5 Hard-to-Kill Plants for Outdoor Rooms

To create an effective transition between your garden and your house, you need to think about your outdoor room with a combination of landscaping and interior decorating strategies in mind.

As far as the link between the house and outdoors is concerned, you can borrow colours and styles from the main rooms. By reinterpreting them with different textures in the fabrics you use and less formal pieces in whicker or rustic timber, you can achieve an effective indoor/outdoor aesthetic.

Once you have your furniture and accessories worked out, you need to bring the garden into the space as well. There is a wealth of plants to choose from to create many different effects.

Worried about the look, and the looking after?

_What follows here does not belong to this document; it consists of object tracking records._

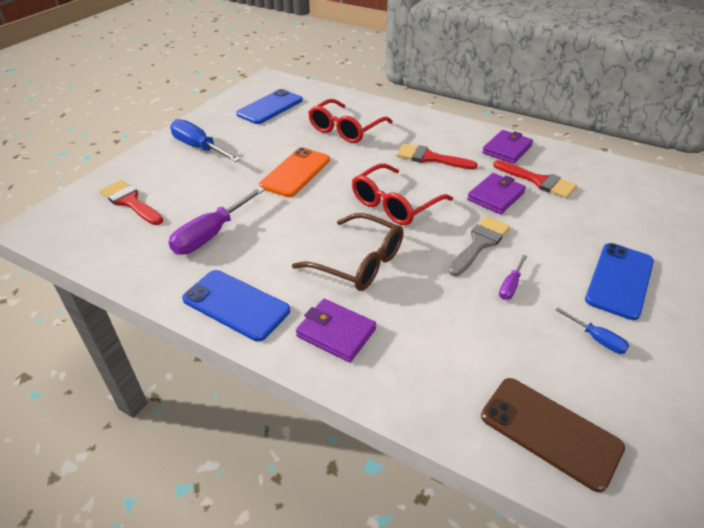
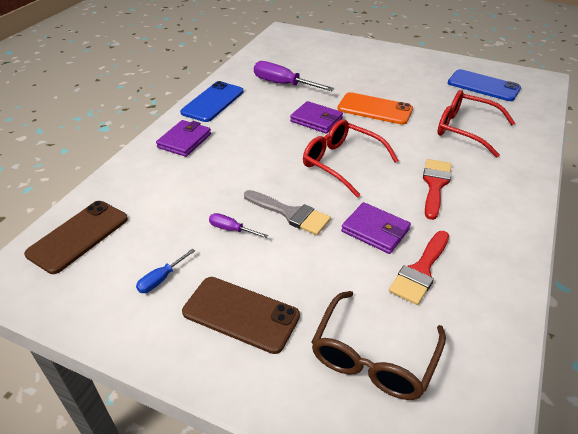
camera: 85 degrees right, 0 degrees up
red brush [100,180,163,225] -> none
blue screwdriver [170,119,241,162] -> none
brown glasses [292,213,403,291] -> brown glasses moved to [311,291,446,400]
purple wallet [482,130,533,164] -> purple wallet moved to [290,101,343,133]
blue phone [585,243,654,320] -> brown phone [182,277,300,354]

Don’t be. The basic elements that result in a successful garden outdoors are the same when you’re ‘landscaping’ indoors. You need a variety of height, colour and texture, without it getting too busy. You also need tough specimens that will be forgiving. The following five plants are tough, happy indoors, and mostly require minimal care.

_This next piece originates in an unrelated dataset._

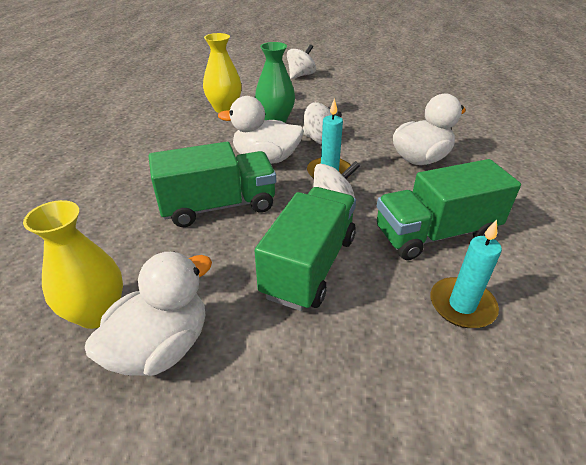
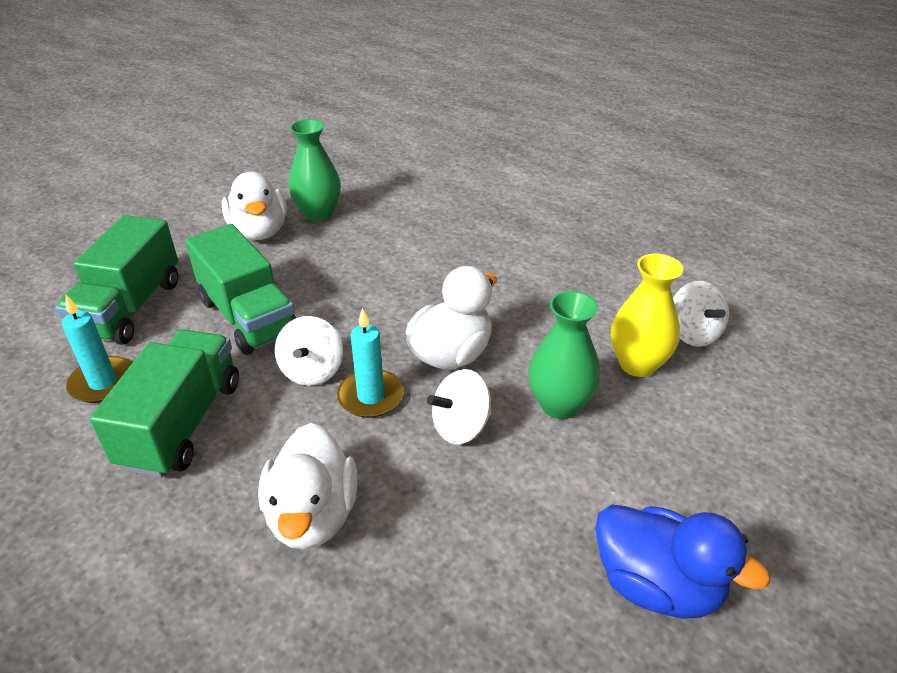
camera: 120 degrees right, 0 degrees up
yellow vase [23,200,123,329] -> green vase [289,119,341,221]
green truck [149,142,276,227] -> green truck moved to [55,215,178,345]
white spinning top [287,44,316,79] -> white spinning top moved to [673,281,729,347]
none -> blue duck [595,505,770,619]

1. Peace Lily – This popular plant likes medium to low light, and prefers to be under-watered. It comes in both miniature and full-sized varieties, with new hybrids offering flowers in pink to red shades, as well as the original white.

2. Mother-in-Law’s Tongue – or Snake Plant. The strong vertical growth and variegated leaves create a strong sculptural effect, particularly with massed plants. It likes low light, watering every two to three weeks, and will be quite happy pot-bound.

3. Devil’s Ivy – Another variegated plant, this one can be grown in a hanging container or trained up a post. It can put up with a lot of neglect, only needs watering once a week, and is happy in low light. It can be lightly pruned for bushier growth.

4. Dragon Tree – This taller plan is particularly good in contemporary spaces. It can get quite tall and makes an excellent statement plant. It likes a bright spot near a window, but only requires a monthly soak – and should be left to dry out between watering.

5. Umbrella Tree – This is a retro gem that was very popular in the 1970s and is now regaining favour. It comes in plain and variegated varieties, and there is also a miniature variety. It likes indirect sunlight and requires more water than the other four – water weekly and spray the leaves frequently to give it some humidity.

A selection of these plants can offer you contrast and textures to create a lush environment in larger outdoor rooms. Alternatively, a single large specimen in a smaller space can create a focal point. Matching the style of plants in your outdoor room with your interior décor and landscaping will help you create a seamless transition between your house and garden.